Search the data for the string "ended" and gather each line it is in.

++++++++

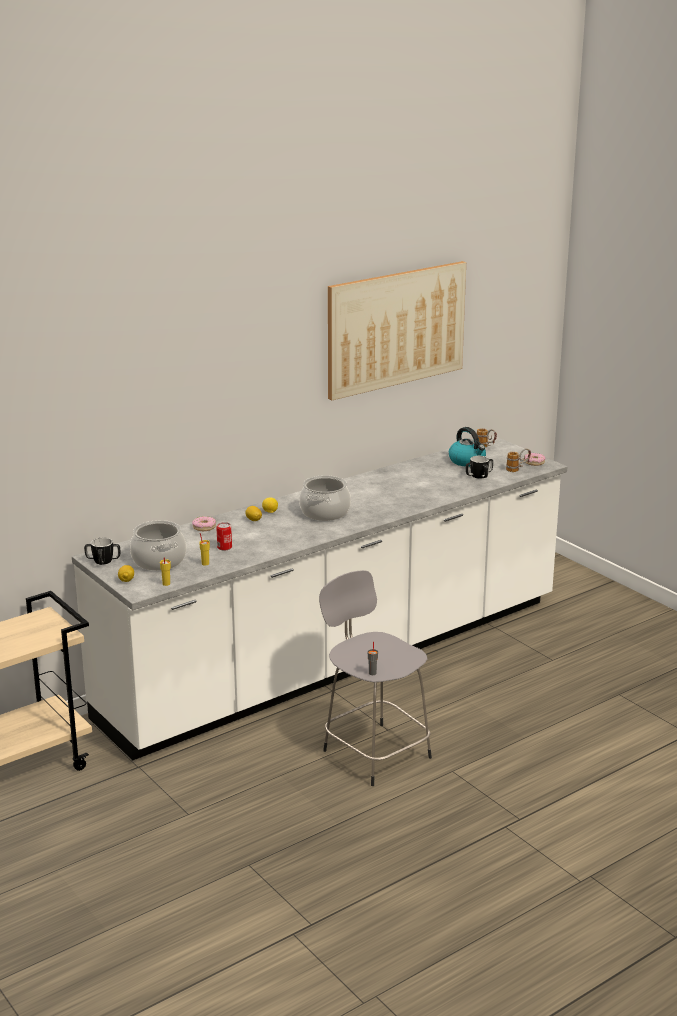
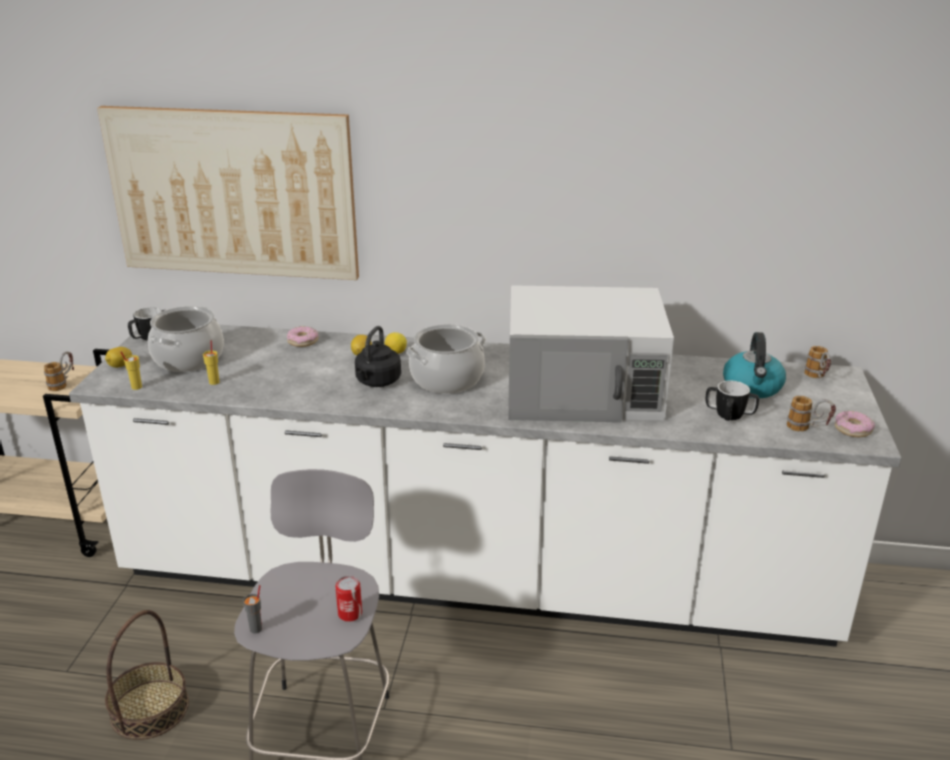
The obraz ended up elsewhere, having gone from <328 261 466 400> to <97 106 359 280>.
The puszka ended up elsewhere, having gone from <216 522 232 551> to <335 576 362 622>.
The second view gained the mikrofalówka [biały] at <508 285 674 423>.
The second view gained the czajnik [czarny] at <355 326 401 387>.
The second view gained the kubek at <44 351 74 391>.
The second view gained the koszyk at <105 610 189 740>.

++++++++

Answer for this exercise:
The obraz ended up elsewhere, having gone from <328 261 466 400> to <97 106 359 280>.
The puszka ended up elsewhere, having gone from <216 522 232 551> to <335 576 362 622>.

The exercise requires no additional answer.